::: Material supplied :::

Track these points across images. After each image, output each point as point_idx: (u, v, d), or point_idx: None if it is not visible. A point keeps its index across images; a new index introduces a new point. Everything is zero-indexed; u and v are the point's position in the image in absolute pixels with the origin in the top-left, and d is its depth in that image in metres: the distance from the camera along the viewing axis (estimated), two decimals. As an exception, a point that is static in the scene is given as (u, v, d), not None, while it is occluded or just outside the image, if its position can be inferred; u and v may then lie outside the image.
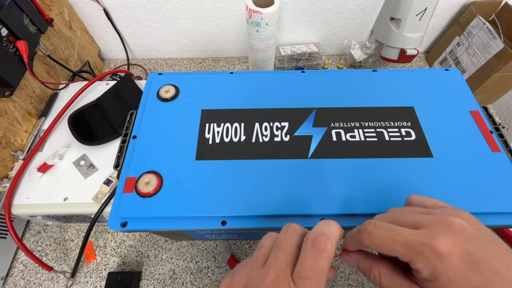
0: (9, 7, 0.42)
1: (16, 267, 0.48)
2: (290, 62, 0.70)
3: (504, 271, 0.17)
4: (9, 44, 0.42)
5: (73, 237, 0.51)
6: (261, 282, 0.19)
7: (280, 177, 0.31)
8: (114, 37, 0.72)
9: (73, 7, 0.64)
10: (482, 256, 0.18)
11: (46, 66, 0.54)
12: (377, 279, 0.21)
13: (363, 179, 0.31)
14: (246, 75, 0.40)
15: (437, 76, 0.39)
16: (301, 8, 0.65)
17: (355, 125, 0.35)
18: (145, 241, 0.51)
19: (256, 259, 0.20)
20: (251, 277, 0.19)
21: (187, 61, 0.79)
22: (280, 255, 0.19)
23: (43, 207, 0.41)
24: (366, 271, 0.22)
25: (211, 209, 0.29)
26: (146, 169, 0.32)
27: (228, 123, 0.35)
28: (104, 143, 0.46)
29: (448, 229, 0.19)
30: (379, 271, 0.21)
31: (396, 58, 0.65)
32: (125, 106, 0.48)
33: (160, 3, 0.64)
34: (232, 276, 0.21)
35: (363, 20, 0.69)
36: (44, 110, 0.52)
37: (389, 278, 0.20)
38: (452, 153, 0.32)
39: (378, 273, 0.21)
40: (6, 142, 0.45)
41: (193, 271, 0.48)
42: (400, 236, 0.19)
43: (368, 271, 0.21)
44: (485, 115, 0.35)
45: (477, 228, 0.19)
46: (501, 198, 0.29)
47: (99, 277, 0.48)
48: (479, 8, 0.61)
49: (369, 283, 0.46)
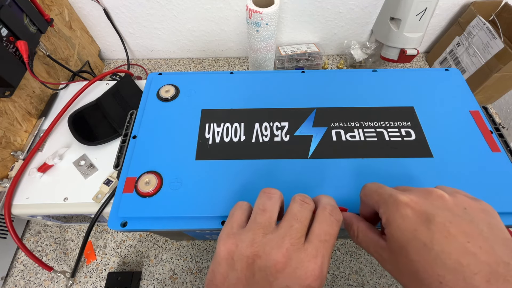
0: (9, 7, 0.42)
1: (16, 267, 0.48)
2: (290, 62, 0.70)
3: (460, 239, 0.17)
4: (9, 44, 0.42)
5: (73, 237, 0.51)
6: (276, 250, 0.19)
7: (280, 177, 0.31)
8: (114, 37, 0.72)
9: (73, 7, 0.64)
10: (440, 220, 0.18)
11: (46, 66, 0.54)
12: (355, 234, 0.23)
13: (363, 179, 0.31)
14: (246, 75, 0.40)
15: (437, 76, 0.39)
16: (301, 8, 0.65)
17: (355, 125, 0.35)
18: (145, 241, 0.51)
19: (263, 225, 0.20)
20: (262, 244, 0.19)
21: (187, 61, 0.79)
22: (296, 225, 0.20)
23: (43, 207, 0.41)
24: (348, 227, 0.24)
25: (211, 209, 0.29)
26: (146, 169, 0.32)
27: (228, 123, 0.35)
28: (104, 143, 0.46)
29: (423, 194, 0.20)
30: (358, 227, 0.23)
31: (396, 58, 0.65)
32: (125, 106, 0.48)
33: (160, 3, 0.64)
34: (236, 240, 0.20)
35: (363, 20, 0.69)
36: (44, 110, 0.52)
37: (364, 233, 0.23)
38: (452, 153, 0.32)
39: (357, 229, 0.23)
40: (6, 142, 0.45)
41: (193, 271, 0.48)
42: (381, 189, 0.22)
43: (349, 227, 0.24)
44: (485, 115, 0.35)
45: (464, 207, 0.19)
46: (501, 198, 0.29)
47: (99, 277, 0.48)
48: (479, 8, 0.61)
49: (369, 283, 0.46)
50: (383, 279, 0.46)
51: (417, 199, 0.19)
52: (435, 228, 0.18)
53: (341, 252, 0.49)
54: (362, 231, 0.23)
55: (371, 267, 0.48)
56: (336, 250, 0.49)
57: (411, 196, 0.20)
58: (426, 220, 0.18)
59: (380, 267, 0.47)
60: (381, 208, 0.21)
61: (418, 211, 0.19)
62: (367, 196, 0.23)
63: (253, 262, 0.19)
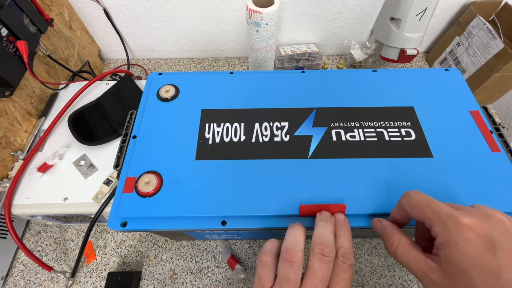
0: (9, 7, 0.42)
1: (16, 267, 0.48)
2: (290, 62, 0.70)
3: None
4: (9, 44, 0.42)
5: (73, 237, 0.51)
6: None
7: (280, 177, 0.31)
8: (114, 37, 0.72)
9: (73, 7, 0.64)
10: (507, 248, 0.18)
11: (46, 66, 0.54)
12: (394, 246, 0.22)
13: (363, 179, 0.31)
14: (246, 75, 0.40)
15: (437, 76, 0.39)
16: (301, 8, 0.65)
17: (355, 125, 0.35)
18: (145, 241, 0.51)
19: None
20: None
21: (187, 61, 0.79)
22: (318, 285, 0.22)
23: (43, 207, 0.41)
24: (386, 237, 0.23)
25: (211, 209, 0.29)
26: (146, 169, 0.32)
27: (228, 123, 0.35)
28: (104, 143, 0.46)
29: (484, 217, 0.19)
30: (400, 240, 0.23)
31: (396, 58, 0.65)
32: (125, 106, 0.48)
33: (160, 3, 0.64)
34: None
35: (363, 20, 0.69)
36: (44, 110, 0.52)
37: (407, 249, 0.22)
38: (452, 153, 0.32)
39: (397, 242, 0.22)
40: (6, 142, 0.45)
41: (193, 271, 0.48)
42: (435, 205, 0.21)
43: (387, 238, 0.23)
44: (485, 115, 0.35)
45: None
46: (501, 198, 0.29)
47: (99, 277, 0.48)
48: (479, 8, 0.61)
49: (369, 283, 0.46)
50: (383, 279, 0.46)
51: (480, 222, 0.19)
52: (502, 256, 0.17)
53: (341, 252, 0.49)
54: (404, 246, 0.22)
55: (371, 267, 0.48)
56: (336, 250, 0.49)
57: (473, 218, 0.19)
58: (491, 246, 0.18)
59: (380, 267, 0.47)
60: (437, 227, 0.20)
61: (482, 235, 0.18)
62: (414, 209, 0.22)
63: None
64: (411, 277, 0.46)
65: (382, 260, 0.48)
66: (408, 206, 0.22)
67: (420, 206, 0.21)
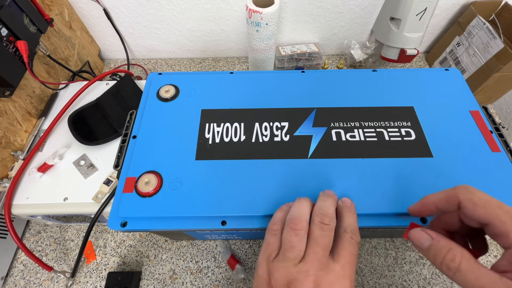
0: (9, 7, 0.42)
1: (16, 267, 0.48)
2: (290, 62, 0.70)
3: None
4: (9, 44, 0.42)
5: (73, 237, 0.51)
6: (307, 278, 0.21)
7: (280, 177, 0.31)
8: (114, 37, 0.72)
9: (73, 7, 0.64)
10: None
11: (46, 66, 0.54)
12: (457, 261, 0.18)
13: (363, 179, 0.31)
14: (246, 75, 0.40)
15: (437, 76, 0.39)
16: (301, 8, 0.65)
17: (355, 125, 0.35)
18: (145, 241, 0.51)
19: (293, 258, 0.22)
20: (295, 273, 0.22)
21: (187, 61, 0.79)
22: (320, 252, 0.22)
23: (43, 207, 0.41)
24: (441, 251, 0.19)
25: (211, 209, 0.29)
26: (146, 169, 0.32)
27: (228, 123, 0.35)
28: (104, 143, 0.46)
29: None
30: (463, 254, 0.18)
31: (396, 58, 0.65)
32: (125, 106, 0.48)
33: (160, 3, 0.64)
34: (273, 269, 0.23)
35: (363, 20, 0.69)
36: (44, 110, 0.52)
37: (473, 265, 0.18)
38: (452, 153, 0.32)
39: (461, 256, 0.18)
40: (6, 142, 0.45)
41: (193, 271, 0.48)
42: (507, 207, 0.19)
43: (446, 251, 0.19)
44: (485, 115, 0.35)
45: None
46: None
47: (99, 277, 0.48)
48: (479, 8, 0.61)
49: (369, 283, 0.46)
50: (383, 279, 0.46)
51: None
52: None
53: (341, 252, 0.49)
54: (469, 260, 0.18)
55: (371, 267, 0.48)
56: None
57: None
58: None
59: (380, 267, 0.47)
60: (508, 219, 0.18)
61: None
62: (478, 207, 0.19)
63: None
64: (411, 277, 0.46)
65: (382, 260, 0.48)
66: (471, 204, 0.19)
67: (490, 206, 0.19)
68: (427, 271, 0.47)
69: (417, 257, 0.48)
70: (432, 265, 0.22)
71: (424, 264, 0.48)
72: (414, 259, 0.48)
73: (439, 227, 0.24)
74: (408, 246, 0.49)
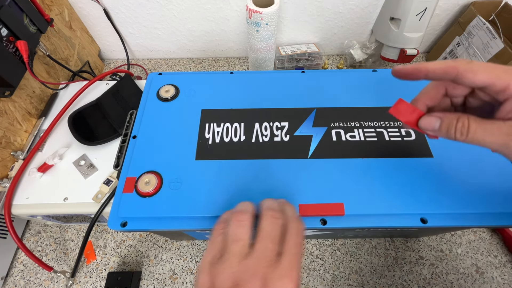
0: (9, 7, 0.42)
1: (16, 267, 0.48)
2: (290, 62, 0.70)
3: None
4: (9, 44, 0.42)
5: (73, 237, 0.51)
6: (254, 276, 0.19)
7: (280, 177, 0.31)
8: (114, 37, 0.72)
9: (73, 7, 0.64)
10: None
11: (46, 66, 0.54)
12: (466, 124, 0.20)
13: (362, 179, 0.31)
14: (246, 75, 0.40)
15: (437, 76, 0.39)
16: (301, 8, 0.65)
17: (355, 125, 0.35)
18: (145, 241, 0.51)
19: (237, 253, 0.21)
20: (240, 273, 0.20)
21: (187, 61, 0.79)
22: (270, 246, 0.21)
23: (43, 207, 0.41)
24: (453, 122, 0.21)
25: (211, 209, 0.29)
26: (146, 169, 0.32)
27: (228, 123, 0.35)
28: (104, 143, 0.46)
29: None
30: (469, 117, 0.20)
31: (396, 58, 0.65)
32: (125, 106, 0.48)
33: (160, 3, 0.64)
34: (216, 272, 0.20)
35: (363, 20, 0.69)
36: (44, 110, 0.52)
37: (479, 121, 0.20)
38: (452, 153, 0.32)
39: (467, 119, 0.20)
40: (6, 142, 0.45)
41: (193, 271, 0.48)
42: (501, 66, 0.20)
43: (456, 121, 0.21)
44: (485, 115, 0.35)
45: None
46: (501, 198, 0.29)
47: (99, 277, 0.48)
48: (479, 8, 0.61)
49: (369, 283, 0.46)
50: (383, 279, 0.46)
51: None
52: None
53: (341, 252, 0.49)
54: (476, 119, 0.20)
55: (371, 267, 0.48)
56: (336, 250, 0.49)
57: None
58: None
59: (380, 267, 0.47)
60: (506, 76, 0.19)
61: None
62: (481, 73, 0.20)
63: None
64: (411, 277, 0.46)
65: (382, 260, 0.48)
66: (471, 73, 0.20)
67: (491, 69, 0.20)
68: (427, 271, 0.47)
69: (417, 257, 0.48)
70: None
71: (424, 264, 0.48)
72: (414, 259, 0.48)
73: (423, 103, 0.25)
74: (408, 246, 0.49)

:::

What you have to do: Only one stretch of the data is wanted: the lines from the one with "60: (506, 76, 0.19)" through the last, repeated exactly.

Your response:
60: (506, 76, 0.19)
61: None
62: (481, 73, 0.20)
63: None
64: (411, 277, 0.46)
65: (382, 260, 0.48)
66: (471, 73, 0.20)
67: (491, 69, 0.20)
68: (427, 271, 0.47)
69: (417, 257, 0.48)
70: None
71: (424, 264, 0.48)
72: (414, 259, 0.48)
73: (423, 103, 0.25)
74: (408, 246, 0.49)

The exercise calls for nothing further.